A Deep-Learning Framework to Predict the Dynamics of a Human-Driven Vehicle Based on the Road Geometry

Many trajectory forecasting methods, implementing deterministic and stochastic models, have been presented in the last decade for automotive applications. In this work, a deep-learning framework is proposed to model and predict the evolution of the coupled driver-vehicle system dynamics. Particularly, we aim to describe how the road geometry affects the actions performed by the driver. Differently from other works, the problem is formulated in such a way that the user may specify the features of interest. Nonetheless, we propose a set of features that is commonly used for automotive control applications to practically show the functioning of the algorithm. To solve the prediction problem, a deep recurrent neural network based on Long Short-Term Memory autoencoders is designed.

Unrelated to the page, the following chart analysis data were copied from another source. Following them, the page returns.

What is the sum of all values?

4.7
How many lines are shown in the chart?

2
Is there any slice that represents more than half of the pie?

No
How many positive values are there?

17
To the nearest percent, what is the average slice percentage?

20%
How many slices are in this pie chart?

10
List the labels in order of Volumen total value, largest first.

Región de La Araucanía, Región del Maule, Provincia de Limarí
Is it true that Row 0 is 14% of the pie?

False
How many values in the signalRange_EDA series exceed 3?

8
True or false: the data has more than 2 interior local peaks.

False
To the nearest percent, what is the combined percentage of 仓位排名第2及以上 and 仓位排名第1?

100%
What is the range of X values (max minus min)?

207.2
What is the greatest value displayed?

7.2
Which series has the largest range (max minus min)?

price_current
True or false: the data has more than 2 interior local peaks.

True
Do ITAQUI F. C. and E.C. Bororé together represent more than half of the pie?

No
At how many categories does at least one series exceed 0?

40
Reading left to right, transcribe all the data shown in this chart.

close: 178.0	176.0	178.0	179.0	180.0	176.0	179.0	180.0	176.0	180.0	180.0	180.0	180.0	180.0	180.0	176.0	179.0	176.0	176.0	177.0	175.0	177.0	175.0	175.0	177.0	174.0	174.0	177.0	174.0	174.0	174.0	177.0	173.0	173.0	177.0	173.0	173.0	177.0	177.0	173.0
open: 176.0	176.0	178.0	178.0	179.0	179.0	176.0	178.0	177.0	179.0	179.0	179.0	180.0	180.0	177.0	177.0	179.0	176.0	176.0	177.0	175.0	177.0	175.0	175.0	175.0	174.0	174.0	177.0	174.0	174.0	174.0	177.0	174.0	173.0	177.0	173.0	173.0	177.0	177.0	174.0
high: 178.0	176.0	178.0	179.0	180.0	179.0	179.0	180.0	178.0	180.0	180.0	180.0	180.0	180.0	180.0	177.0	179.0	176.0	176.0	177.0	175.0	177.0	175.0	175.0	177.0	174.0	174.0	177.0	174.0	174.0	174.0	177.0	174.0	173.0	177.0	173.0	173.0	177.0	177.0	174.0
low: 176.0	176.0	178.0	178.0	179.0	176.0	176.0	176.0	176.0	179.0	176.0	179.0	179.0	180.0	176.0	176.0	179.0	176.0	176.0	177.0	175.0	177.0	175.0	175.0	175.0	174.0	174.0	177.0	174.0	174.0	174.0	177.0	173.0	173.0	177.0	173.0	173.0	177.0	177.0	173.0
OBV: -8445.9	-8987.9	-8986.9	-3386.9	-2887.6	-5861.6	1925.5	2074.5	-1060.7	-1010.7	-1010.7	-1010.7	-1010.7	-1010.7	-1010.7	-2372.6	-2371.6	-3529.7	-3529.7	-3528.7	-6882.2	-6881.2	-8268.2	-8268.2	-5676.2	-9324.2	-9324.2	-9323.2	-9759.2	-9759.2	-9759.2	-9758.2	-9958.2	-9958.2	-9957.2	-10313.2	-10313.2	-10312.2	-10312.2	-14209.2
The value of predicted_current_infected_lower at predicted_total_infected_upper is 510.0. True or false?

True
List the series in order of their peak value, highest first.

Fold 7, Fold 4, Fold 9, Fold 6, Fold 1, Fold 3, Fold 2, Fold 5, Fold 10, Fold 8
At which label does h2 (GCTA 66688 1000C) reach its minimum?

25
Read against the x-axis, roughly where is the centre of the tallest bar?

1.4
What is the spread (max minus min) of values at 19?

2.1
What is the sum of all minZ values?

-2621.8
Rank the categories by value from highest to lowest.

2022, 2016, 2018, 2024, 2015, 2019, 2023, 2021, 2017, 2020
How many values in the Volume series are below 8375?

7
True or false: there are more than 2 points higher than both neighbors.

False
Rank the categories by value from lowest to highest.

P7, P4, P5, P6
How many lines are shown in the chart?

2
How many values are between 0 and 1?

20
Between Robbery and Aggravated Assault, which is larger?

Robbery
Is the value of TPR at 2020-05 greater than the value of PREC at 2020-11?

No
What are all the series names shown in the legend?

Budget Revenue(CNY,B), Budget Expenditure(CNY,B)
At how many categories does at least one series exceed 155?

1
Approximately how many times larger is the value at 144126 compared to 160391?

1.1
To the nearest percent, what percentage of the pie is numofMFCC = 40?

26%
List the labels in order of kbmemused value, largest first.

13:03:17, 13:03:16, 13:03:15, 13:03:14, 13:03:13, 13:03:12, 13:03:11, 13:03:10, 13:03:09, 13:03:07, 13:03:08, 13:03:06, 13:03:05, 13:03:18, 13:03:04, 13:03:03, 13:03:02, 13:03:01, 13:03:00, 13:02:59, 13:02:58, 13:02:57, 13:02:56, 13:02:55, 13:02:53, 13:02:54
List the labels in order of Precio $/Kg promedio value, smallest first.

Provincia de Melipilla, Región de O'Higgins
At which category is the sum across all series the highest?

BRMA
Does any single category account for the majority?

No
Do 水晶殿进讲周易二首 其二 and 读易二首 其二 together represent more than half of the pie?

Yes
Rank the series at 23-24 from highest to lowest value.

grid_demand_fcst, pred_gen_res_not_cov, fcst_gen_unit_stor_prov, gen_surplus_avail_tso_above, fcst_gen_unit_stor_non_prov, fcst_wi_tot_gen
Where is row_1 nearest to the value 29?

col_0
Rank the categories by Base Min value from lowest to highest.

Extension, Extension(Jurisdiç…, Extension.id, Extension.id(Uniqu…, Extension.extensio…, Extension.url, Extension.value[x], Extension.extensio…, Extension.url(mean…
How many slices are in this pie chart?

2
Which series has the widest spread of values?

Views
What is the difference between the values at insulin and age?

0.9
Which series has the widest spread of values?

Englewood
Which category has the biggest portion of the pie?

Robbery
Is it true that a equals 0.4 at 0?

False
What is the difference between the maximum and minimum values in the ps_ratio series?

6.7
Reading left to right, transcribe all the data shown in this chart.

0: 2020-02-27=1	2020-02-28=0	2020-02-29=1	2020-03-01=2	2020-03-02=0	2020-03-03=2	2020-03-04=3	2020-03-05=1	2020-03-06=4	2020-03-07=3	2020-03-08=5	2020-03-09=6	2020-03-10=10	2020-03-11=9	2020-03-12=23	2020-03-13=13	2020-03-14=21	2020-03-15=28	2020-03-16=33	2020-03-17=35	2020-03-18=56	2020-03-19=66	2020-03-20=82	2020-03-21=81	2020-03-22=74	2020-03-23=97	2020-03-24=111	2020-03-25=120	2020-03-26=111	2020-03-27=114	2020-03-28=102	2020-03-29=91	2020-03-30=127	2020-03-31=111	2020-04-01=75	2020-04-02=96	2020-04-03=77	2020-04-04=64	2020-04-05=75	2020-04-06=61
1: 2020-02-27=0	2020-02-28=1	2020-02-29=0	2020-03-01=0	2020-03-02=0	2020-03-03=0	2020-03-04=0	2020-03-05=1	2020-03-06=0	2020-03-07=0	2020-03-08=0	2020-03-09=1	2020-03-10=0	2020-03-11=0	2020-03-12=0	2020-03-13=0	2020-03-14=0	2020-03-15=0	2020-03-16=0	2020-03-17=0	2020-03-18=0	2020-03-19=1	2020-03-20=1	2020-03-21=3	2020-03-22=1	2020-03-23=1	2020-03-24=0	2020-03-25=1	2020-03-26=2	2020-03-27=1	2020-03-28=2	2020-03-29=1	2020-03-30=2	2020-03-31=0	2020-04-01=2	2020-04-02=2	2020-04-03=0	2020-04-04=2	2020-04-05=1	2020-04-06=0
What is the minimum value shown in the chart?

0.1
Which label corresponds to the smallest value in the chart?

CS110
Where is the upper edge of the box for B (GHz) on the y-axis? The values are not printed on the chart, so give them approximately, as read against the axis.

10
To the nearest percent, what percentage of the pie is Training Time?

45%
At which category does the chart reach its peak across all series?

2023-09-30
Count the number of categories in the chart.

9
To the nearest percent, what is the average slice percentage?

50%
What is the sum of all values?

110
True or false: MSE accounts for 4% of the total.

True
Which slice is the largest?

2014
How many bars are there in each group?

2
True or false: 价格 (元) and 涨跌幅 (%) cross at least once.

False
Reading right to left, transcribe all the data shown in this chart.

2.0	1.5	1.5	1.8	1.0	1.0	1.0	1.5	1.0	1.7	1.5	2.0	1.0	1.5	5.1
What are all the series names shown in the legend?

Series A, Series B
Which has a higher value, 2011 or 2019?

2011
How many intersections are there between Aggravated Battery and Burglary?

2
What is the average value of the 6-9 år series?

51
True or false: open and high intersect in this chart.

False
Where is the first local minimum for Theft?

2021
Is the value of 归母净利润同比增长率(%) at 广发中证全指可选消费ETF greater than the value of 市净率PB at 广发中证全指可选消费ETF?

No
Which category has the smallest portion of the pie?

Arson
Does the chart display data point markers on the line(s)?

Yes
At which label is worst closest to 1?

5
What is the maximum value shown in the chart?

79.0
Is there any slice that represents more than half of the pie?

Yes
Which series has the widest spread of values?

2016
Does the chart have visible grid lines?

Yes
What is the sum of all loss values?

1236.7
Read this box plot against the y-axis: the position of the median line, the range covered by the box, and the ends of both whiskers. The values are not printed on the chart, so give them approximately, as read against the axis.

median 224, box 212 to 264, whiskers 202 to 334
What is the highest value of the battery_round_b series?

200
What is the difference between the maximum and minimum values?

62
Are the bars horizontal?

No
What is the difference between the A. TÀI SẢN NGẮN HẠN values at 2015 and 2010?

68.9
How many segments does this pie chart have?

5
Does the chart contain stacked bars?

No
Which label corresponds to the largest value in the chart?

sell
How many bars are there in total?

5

It fuses the information on the road geometry and the past driver-vehicle system dynamics to produce context-aware predictions. Also, the complexity of the neural network is constrained to favour its use in online control tasks. The efficacy of the proposed approach was verified in a case study centered on motion cueing algorithms, using a dataset collected during test sessions of a non-professional driver on a dynamic driving simulator. A 3D track with complex geometry was employed as driving environment to render the prediction task challenging. Finally, the robustness of the neural network to changes in the driver and track was investigated to set guidelines for future works.